Target abaisse ses prévisions après une chute des ventes causée par inflation, boycott et produits non essentiels, creusant l’écart avec Walmart qui résiste mieux.
Target traverse une période particulièrement difficile, illustrée par sa récente chute à Wall Street. L’enseigne américaine, déjà fragilisée par plusieurs années marquées par une performance inégale, vient de revoir ses prévisions à la baisse après un recul significatif des dépenses des ménages. Les ventes du premier trimestre ont baissé de 3,8 %, une performance bien en deçà des attentes des analystes financiers.

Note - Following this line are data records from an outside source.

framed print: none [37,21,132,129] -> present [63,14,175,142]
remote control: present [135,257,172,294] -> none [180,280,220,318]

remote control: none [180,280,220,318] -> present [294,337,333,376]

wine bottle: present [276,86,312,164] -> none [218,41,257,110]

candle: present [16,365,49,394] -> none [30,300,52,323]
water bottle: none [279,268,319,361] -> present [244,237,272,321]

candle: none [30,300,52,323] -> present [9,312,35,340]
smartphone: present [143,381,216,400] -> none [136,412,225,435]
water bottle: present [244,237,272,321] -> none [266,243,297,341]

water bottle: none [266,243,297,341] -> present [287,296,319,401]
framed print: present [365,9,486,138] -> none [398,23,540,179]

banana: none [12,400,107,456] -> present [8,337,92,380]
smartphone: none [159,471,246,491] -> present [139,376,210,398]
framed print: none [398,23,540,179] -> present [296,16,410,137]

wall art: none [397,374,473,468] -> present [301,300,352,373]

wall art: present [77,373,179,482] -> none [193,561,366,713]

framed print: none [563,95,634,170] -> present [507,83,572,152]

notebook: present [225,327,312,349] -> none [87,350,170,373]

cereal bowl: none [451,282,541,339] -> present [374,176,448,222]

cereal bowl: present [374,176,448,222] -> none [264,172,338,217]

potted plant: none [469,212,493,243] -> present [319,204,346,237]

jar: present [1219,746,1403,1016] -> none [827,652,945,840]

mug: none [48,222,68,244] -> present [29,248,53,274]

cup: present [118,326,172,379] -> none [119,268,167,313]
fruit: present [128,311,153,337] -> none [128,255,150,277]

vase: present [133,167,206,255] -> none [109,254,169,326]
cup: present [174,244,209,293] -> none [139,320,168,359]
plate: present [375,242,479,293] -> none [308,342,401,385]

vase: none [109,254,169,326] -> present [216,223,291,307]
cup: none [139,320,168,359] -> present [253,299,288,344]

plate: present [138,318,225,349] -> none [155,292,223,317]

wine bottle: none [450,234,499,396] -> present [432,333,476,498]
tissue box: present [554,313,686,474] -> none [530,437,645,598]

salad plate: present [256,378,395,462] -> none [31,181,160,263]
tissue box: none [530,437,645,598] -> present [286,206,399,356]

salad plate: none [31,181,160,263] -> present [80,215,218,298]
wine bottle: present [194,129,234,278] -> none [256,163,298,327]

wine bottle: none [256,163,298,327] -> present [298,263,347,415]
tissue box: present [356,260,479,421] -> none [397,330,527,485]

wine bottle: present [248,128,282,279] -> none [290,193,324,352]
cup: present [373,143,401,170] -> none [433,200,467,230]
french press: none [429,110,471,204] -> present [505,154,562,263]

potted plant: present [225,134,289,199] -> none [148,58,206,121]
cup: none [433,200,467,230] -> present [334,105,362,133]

Cette spirale négative résulte d’une combinaison redoutable de facteurs défavorables : une inflation persistante, des droits de douane élevés, des appels au boycott liés à ses choix commerciaux et une confiance des consommateurs en forte baisse. En outre, l’abandon partiel de ses initiatives de diversité, devenu sujet de polémique, a davantage terni son image auprès du public.
Résultat concret de ces difficultés : Target prévoit désormais une baisse de 5 % de son chiffre d’affaires annuel, un revirement spectaculaire par rapport à ses précédentes prévisions qui anticipaient une légère hausse de 1 %. Immédiatement après cette annonce, l’action du groupe a dévissé de plus de 6 % dans les premiers échanges à Wall Street.
Walmart, l’adversaire direct, creuse l’écart
Le PDG de Target, Brian Cornell, n’a pas caché sa déception : « Nous ne sommes pas satisfaits de ces résultats », a-t-il déclaré, soulignant la complexité du repositionnement stratégique auquel l’enseigne doit faire face. Cette tâche apparaît d’autant plus ardue que l’action du groupe affiche déjà une perte de 32 % depuis le début de l’année, là où l’indice S&P 500 progresse modestement de 1 % et que Walmart, principal concurrent, gagne 7 %.
La vulnérabilité particulière de Target s’explique par la composition même de son offre. Alors que Walmart génère une part importante de ses revenus via l’alimentaire, un secteur stable, Target dépend largement (65 % de ses ventes) de produits jugés non essentiels comme l’habillement, la décoration ou encore l’équipement de maison. Ces catégories souffrent particulièrement lorsque les consommateurs restreignent leurs dépenses en période d’incertitude économique. Ainsi, Target a perdu des parts de marché dans 20 des 35 catégories de produits analysées.
Face à ces difficultés, Target a annoncé des hausses de prix prochaines, sans toutefois fournir de précisions sur leur ampleur ou leur calendrier. Un choix risqué alors que la fréquentation et les paniers moyens continuent de diminuer, et que la clientèle se montre de plus en plus réticente à dépenser au-delà du strict nécessaire.
Cette situation critique pour Target soulève des questions majeures sur sa capacité à se réinventer rapidement pour regagner la confiance des consommateurs et inverser durablement la tendance.
Target en bref
Fondée en 1962, Target est l’un des plus grands distributeurs américains, reconnu pour ses magasins à prix accessibles alliant design et praticité. L’enseigne se positionne sur un segment intermédiaire entre le discount pur et le haut de gamme, avec une offre large couvrant l’habillement, la maison, les produits électroniques et l’alimentaire. Présente dans tout le pays avec plus de 1 900 magasins, Target mise également sur l’omnicanal pour capter une clientèle jeune et urbaine.